(Information supplied)
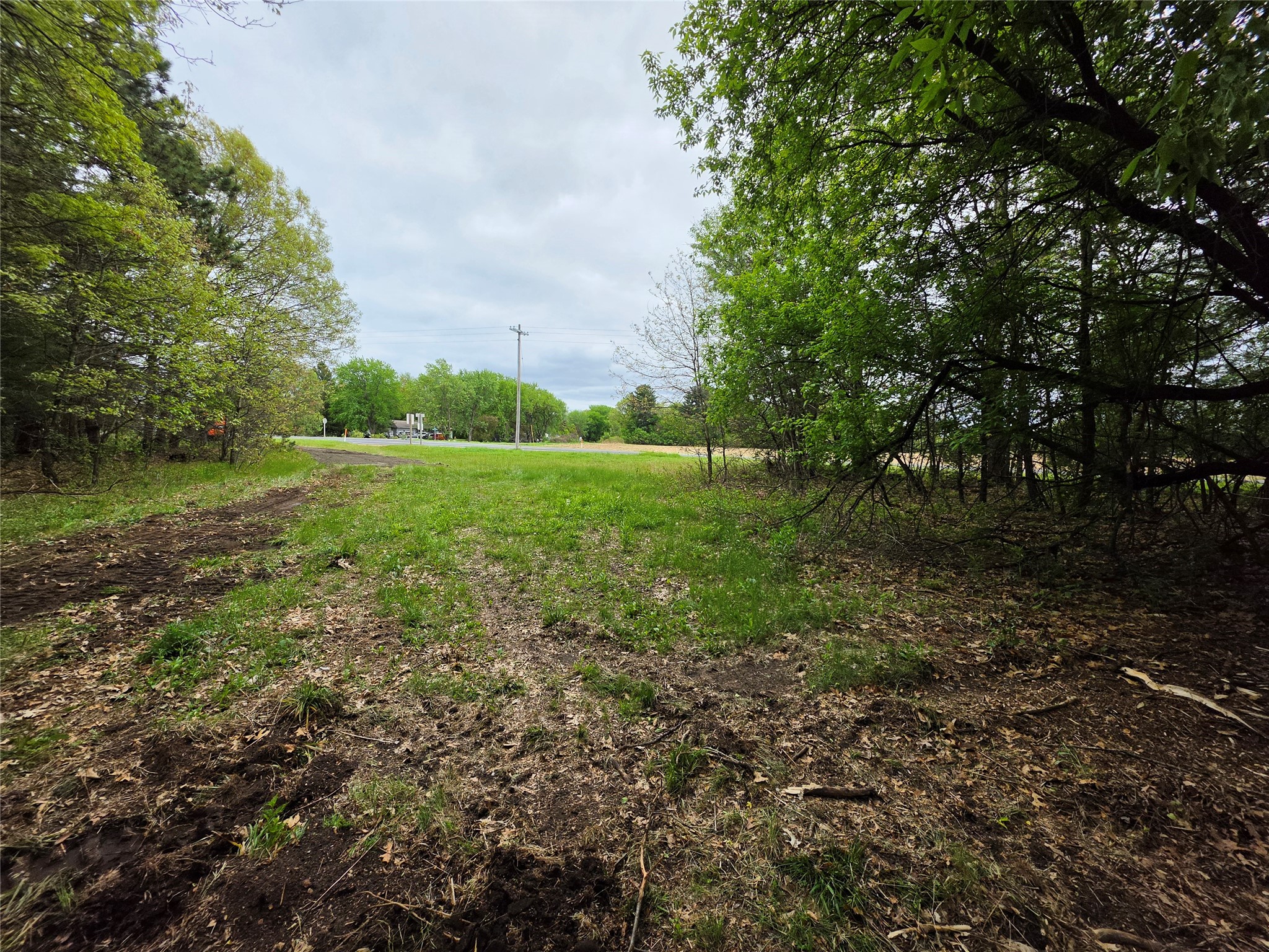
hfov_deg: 106.2
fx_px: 477
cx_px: 634
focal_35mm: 13
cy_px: 476
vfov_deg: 89.9
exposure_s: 1/1358
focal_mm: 2.2
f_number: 1.9
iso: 32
(End Information supplied)
=== Work required ===
From the material above, copy everything exactly but the pictures.

=== Output for this exercise ===
hfov_deg: 106.2
fx_px: 477
cx_px: 634
focal_35mm: 13
cy_px: 476
vfov_deg: 89.9
exposure_s: 1/1358
focal_mm: 2.2
f_number: 1.9
iso: 32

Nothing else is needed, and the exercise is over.